Here are the top six strategies for moving on and burnishing your professional reputation:

  • Make sure your boss is the first to know.
  • Don't let your boss learn of your plans from someone else. Right there, you've lost the chance to leave on a high note. So speak to your boss first. Be positive and respectful, offer thanks, and make it clear that you will help smooth the transition.
  • One caveat: Some employers want departing employees to leave immediately. So be sure you have removed personal files from your computer and cleared up other loose ends.
  • Also, have a short resignation letter ready to go. Remember that the letter will become part of your employee file. Be judicious.
  • Resist the urge to take a counter-offer.

    Be prepared for a counter-offer from your current company. Unless it truly addresses all the factors that led you to look elsewhere, you will probably find yourself job-hunting again in six months. Also, you have now alerted your superiors and co-workers to the fact that you have one foot out the door.

    In addition, if you accept a counter-offer, you have let down the company you planned to join.

Smoothing the transition

This is your chance to really shine as a professional. First, work with your boss to find a mutually agreeable end date. Then, finish up everything on your desk. If possible, let your successor start fresh. Create a transition document that spells out important information, including where to find things and a list of contacts.

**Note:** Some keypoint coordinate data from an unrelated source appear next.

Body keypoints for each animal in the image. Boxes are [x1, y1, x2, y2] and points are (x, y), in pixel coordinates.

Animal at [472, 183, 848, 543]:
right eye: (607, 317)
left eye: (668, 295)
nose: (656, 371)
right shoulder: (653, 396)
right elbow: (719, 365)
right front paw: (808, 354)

If possible, offer to be a resource for your successor.

People, like elephants, have long memories

Despite what has happened in the past, you are moving on and you must take the high road. It's amazing how many otherwise intelligent people can't resist the urge to tell off their co-workers. You will see these people again, in one context or another. There is nothing to be gained by a scorched-earth departure.

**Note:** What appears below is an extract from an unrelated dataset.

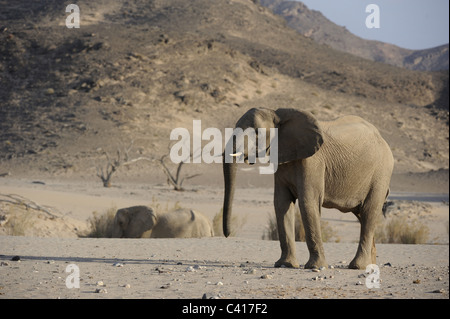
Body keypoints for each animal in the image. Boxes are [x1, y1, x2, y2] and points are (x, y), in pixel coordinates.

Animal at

On the other side of that equation, express your appreciation to people you've worked with, from subordinates to superiors, who have supported you and enhanced your work life.

Get a letter of recommendation from your boss

There are two reasons for this. First, we live in a very mobile society and people move, change jobs, shift careers. The second is that you want your recommendation to be as specific as possible. Your accomplishments will be much easier to recount while the information is still fresh.

Get what's coming to you

Be sure you understand where you stand in terms of vacation and sick time, pensions, profit-sharing and your 401 (k); and COBRA, which allows you to continue your health insurance coverage.